According to figures published by international higher education body Nuffic, between 2000 and 2011 the number of foreigners studying at Dutch universities or colleges has increased by nearly 450 percent. This number is rising faster than in other EU countries.
The Netherlands has outpaced Belgium and Sweden
In terms of numbers, the Netherlands has now outpaced Belgium and Sweden and comes close to the figures for France, for example. Of all the European countries the United Kingdom still attracts the most foreign students, and our next-door neighbour Germany also remains quite popular.
‘We enjoy an excellent reputation thanks to our modern education methods. Other than in many Asian countries, Dutch universities and colleges stimulate independence and self-reliance’
According to Nuffic director Freddy Weima, the Netherlands partly owes its growing popularity to its well-established reputation in the field of higher education. Many Dutch universities consistently hold a high position in the international rankings, a phenomenon that is quite exceptional for such a small country. Weima: ‘In addition, of all non English-speaking countries, the Netherlands offers the most study programmes in English, while at the same time we enjoy an excellent reputation thanks to our modern education methods. Other than in many Asian countries, Dutch universities and colleges stimulate independence and self-reliance.’ Another reason young people are drawn to the Netherlands is its reputation as an open and tolerant country.

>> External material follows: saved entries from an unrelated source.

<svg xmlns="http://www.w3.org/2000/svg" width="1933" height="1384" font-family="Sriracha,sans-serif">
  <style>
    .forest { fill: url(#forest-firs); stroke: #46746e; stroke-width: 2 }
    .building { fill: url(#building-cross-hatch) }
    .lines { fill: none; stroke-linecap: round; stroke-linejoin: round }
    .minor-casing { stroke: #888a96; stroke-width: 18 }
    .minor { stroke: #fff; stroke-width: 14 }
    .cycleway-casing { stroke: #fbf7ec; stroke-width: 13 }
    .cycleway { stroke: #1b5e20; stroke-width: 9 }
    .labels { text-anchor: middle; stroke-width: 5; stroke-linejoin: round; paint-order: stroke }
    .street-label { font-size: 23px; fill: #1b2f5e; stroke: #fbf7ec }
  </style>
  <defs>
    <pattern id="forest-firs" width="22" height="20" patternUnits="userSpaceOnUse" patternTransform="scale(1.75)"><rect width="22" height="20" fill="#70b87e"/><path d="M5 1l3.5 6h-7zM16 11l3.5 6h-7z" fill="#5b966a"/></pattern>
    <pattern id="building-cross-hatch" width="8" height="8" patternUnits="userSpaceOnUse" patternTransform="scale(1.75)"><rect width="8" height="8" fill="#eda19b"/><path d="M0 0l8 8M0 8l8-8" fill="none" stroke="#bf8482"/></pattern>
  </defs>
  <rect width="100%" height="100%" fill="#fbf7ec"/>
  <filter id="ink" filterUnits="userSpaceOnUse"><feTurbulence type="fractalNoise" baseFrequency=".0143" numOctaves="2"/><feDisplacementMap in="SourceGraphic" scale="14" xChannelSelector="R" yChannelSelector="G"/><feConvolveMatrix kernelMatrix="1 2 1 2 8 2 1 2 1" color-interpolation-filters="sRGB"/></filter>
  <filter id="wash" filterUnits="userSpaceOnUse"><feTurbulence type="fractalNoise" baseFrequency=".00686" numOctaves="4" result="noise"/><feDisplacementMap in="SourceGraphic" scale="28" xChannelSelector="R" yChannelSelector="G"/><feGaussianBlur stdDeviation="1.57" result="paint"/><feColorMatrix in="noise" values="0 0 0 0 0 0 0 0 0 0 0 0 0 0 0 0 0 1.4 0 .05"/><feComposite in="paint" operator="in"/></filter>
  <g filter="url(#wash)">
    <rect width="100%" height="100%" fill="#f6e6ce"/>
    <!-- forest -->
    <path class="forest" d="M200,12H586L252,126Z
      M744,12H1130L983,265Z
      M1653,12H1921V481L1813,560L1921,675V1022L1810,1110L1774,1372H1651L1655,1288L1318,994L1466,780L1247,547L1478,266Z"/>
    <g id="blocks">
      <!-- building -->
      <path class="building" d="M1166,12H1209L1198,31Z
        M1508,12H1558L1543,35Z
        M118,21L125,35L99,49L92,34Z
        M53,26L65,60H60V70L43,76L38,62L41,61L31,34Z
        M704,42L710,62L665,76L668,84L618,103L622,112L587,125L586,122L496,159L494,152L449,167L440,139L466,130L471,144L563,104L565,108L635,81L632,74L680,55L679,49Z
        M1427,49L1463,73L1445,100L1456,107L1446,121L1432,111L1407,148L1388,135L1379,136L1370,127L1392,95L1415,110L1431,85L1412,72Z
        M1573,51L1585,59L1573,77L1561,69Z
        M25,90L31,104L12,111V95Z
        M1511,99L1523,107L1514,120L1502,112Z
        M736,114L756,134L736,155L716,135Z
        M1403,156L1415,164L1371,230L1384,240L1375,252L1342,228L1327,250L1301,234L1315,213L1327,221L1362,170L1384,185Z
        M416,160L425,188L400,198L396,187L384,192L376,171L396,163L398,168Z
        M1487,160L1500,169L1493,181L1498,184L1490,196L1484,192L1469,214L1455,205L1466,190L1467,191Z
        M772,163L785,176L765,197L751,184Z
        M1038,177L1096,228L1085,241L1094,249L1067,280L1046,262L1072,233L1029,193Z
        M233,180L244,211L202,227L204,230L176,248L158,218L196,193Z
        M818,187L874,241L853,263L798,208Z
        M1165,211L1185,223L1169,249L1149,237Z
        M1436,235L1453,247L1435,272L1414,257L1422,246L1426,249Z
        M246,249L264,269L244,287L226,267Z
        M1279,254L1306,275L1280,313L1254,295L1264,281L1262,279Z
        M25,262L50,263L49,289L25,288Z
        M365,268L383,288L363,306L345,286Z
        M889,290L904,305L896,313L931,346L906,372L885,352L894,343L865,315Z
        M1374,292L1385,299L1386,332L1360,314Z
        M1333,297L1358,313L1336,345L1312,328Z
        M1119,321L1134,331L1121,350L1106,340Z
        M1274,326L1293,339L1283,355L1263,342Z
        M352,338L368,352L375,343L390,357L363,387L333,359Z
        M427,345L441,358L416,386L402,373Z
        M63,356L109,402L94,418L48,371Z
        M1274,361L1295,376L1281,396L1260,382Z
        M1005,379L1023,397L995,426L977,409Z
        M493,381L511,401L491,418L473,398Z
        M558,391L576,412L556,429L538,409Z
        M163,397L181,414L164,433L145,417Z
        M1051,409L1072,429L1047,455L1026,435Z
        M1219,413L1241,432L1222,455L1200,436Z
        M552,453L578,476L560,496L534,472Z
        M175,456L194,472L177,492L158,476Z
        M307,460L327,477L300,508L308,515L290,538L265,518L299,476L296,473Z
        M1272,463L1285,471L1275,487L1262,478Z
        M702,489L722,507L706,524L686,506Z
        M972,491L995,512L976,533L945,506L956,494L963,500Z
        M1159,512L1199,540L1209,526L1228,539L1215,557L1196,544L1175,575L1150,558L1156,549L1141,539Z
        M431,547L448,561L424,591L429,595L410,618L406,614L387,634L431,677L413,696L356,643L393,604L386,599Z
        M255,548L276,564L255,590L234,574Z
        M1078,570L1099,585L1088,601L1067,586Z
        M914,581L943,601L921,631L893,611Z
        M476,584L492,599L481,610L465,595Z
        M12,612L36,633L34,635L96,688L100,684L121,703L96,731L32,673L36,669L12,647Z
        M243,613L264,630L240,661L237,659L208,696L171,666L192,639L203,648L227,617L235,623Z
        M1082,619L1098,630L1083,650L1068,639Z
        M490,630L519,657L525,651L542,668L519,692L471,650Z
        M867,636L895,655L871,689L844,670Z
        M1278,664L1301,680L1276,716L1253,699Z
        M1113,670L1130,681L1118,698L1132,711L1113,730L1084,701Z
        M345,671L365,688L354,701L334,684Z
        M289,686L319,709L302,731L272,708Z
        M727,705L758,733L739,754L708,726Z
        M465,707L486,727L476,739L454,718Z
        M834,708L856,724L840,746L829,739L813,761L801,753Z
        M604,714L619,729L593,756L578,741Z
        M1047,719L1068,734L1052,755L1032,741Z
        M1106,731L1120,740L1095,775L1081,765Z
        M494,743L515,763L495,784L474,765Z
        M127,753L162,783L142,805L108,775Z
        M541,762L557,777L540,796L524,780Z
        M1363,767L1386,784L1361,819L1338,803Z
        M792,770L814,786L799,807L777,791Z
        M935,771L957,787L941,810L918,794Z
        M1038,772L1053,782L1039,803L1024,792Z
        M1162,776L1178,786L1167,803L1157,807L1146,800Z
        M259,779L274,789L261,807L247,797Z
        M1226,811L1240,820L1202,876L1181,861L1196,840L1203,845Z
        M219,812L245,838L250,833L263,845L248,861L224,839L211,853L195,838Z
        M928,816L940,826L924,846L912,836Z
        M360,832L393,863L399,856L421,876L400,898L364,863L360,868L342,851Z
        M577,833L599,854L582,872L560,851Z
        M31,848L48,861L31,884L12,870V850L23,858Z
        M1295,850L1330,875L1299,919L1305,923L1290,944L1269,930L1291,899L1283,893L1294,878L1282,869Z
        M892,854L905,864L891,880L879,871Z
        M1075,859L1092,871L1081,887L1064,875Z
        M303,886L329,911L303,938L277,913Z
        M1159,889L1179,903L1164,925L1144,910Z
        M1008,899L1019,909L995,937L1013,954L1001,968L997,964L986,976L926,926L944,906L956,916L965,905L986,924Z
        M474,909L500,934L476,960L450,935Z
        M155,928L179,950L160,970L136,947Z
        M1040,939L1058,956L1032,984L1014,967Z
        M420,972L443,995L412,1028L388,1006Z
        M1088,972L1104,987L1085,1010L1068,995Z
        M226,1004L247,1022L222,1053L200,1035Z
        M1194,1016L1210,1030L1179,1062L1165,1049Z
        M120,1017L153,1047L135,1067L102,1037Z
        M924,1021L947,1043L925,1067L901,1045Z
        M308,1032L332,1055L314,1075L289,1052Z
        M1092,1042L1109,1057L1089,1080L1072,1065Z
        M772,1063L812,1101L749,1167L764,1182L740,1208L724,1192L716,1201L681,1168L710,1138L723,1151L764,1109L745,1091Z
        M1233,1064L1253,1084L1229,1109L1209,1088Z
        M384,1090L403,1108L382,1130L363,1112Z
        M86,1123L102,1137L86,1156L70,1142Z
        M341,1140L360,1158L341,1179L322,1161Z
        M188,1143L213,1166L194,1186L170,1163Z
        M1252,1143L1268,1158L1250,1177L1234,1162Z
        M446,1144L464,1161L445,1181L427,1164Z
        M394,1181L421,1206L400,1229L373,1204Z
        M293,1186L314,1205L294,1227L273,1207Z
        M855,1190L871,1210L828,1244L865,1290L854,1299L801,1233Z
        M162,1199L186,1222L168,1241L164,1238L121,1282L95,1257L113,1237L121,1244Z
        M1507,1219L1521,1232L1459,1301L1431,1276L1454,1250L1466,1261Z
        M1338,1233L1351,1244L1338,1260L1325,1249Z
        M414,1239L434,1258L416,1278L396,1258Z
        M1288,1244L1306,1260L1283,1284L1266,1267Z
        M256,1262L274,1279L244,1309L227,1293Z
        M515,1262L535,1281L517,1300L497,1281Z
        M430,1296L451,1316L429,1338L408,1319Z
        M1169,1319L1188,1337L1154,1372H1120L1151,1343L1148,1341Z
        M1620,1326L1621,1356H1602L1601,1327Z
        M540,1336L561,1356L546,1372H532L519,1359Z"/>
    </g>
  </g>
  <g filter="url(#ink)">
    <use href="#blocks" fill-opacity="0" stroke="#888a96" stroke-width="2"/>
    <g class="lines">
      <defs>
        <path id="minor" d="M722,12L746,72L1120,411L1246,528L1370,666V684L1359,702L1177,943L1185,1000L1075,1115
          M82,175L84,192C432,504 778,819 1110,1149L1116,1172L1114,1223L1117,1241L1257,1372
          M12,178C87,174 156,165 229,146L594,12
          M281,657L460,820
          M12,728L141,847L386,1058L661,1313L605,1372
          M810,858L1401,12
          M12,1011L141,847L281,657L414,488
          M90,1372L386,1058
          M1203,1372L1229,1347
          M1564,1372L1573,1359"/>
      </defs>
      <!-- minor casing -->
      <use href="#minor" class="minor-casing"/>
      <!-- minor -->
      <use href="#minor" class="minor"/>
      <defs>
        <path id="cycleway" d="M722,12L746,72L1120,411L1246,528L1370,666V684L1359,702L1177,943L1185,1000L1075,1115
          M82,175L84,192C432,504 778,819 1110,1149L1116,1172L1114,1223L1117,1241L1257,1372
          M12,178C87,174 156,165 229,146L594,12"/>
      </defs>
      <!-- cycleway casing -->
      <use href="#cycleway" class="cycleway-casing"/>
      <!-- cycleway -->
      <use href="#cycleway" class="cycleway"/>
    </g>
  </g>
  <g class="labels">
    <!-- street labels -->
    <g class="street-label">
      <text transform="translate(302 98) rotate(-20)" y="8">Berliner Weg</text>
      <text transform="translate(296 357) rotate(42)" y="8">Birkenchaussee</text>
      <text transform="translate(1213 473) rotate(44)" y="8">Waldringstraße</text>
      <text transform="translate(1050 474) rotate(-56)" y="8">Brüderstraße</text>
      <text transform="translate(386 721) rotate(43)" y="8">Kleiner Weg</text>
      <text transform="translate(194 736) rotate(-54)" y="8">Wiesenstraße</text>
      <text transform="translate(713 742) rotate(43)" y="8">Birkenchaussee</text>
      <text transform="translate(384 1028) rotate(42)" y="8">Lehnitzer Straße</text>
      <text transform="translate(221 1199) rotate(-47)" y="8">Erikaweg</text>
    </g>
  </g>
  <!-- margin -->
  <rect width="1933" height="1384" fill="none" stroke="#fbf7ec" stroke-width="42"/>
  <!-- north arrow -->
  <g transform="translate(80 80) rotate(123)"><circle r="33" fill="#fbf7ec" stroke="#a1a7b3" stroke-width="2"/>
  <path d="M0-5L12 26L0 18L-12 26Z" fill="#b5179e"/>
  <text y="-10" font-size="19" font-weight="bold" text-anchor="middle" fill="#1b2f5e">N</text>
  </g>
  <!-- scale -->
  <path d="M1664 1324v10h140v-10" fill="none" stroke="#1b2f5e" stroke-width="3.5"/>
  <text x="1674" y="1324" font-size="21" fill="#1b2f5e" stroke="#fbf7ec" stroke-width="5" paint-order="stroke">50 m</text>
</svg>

‘At this stage some nine percent of our students holds a foreign passport’, Weima tells us. In the past academic year (2012/2013) most of those students originally came from Germany, followed by Chinese and Belgian students.
The rapid growth in the number of foreign students in the Netherlands did not take place overnight. Since 2001 Nuffic has had a number of Neso offices abroad to promote Dutch higher education and assist young people who want to come over here.
In 2012, former State Secretary Zijlstra (VVD) regarded the growing number of German students in the Netherlands as a major problem, especially as the number of Dutch students studying abroad was lagging behind. He retracted his criticism once the CPB Netherlands Bureau for Economic Policy Analysis calculated that foreign students bring in money: if nineteen percent of them stay here for a few years, the Treasury stands to gain 740 million euro.
Ever since, the Dutch Government has dedicated itself to attracting foreign students and is doing its utmost to retain as many graduates as possible.